Сначала он передыхал часто — сказывалось отсутствие тренировки. А потом втянулся и работал без отдыха. Он знал, что завтра не поднять будет рук и поясница заноет, но сегодня было хорошо от ощущения силы, от мышечной радости. И он все рубил и рубил.
Вспомнилось ему, как он однажды был здесь со стареньким соседом. Он так же, как и сейчас, без устали махал топором. А старичок порубит да кору поочищает, «лысит» по-здешнему, да поскладывает, да мусор в кучи стаскивает. Спросил его в те молодые годы Зайцев:
— Ты чего это? Сразу бы навалял, потом бы и обрабатывал.
— А я этто работу обманываю, — засмеялся старичок. — Ттрудно мне разом-то.
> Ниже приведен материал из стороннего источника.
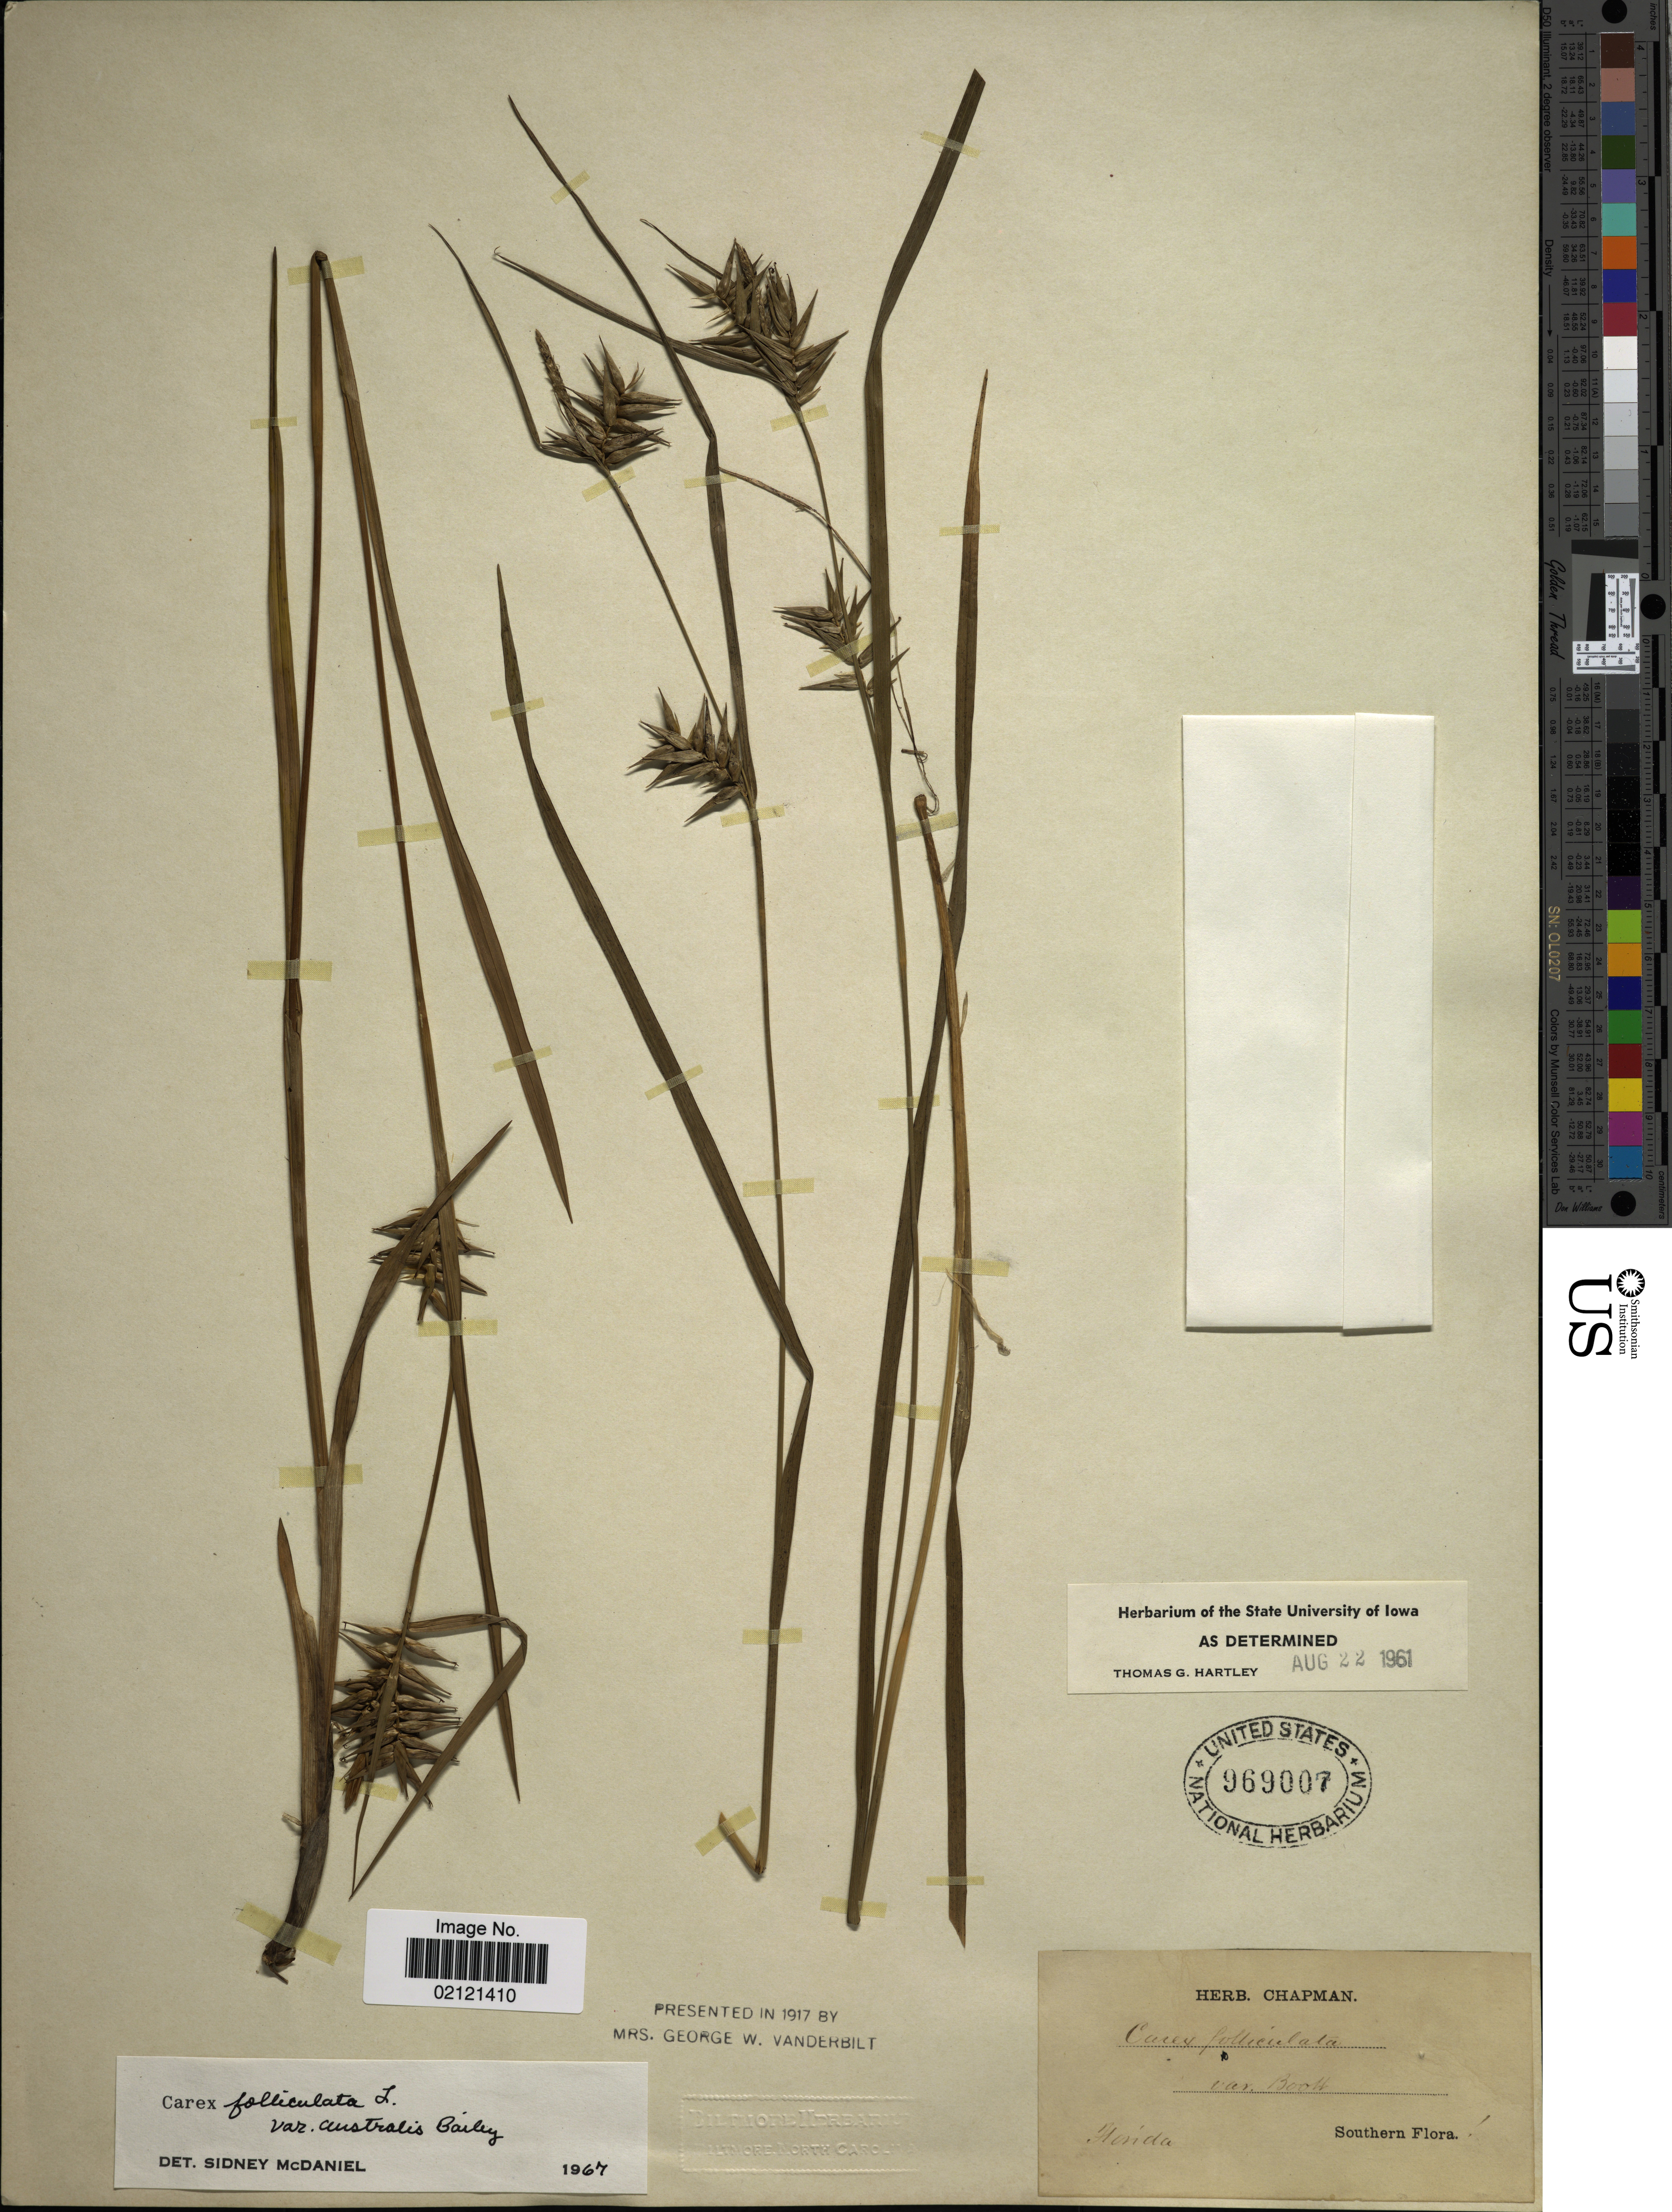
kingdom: Plantae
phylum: Tracheophyta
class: Liliopsida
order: Poales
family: Cyperaceae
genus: Carex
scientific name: Carex lonchocarpa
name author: Willd. ex Spreng.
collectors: ex herb. Chapman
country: United States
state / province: Florida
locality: Southern Flora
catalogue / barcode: US 969007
Вот я и обдурачиваю ее, работу-то.
Когда же на закате выстроились рядом две клетки, оказалось, что клетка старика ничуть не меньше, чем у Зайцева.
Зайцев вспоминал и рубил. А солнце уже немного приподнялось над лесом. В эти дни оно выше почти и не поднималось. Так, катилось, катилось над верхушками деревьев, а потом без больших закатов, как-то сумеречно, уходило на покой.
Наконец он дошел до речки и начал обрубать сучья, «лысить» с двух боков сваленные деревца. Треск и стук разносились по округе. Уж больно тихо было в лесу. И Пузырь тек тихо, загадочно темнел в бочагах. Только что-то булькало иногда в темной воде — то ли рыба, то ли какое-нибудь животное.
А потом он устроил себе отдых и обед. В сумке были и вареная картошка, и соленые огурцы, и яйца, и бутылка с молоком. Он хрупал огурцами, радовался, как все это приятно и вкусно после работы на свежем воздухе. Съел все дочиста, одна соль осталась. Затем лежал несколько минут на куче веток, смотрел в высокое и почти бесцветное небо, в отличие от летнего очень отдаленное и неласковое.